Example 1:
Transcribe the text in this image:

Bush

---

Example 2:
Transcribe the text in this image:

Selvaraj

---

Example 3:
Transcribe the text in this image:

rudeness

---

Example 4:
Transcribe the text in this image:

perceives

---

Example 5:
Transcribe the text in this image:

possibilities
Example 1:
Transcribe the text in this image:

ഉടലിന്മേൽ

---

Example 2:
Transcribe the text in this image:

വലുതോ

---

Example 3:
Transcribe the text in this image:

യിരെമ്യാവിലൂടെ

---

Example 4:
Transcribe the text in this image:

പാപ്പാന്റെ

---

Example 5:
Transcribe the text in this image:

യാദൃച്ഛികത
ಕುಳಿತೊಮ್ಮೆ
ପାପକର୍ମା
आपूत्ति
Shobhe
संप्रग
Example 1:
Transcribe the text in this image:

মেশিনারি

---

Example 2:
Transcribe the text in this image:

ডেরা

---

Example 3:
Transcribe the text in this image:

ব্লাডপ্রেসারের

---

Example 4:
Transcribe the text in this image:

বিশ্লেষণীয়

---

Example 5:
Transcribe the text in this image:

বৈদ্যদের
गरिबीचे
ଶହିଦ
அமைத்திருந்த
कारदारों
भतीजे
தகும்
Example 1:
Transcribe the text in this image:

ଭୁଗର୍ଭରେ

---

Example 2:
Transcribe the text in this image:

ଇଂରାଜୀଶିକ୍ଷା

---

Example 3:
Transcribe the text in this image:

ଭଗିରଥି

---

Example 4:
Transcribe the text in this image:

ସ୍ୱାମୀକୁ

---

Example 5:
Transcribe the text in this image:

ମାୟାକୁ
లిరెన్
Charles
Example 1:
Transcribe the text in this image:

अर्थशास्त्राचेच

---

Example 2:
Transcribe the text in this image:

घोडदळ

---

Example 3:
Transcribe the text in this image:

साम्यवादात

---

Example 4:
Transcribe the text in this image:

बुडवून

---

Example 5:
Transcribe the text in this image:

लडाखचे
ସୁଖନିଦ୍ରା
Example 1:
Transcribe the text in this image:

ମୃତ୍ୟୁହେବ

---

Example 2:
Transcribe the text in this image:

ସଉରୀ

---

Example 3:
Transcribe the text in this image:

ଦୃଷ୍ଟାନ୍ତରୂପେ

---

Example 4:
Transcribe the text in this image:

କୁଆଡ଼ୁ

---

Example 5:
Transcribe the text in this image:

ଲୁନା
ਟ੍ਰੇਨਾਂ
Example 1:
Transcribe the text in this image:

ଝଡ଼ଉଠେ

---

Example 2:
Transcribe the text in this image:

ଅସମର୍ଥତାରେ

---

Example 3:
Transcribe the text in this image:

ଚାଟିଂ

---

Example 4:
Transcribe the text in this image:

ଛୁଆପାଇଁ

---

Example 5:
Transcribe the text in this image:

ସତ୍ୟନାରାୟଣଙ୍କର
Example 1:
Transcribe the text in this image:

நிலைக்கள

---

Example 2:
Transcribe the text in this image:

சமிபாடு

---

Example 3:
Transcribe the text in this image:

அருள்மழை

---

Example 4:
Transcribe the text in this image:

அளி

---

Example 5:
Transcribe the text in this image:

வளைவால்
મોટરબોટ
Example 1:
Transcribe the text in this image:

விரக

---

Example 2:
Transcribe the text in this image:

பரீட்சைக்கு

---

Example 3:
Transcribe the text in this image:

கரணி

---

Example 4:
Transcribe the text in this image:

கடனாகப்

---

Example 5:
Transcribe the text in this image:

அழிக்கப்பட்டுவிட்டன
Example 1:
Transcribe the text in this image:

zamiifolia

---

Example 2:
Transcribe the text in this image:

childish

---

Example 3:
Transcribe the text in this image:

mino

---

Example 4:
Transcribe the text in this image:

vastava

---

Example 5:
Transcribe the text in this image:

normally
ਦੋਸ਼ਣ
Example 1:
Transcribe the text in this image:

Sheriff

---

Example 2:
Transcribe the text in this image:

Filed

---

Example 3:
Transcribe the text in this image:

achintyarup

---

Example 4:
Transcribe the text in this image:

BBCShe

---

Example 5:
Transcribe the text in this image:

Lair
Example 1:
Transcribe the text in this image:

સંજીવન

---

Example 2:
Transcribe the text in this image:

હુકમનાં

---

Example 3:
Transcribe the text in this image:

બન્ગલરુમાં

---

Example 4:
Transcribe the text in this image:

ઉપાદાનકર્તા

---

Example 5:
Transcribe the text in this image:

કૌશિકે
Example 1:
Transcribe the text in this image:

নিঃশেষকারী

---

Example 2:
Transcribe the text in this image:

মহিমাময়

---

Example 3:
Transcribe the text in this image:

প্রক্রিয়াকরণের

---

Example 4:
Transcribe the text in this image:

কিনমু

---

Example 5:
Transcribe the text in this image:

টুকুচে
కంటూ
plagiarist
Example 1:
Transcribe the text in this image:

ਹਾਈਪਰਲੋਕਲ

☆ ☆ ☆

**Goal:** Substitute "Write out" for "Transcribe" everywhere from the start of the items down to and including the line containing "ব্লাডপ্রেসারের". Reproduce only those lines, with everything else left as it is.

**Task response:**
Example 1:
Write out the text in this image:

Bush

---

Example 2:
Write out the text in this image:

Selvaraj

---

Example 3:
Write out the text in this image:

rudeness

---

Example 4:
Write out the text in this image:

perceives

---

Example 5:
Write out the text in this image:

possibilities
Example 1:
Write out the text in this image:

ഉടലിന്മേൽ

---

Example 2:
Write out the text in this image:

വലുതോ

---

Example 3:
Write out the text in this image:

യിരെമ്യാവിലൂടെ

---

Example 4:
Write out the text in this image:

പാപ്പാന്റെ

---

Example 5:
Write out the text in this image:

യാദൃച്ഛികത
ಕುಳಿತೊಮ್ಮೆ
ପାପକର୍ମା
आपूत्ति
Shobhe
संप्रग
Example 1:
Write out the text in this image:

মেশিনারি

---

Example 2:
Write out the text in this image:

ডেরা

---

Example 3:
Write out the text in this image:

ব্লাডপ্রেসারের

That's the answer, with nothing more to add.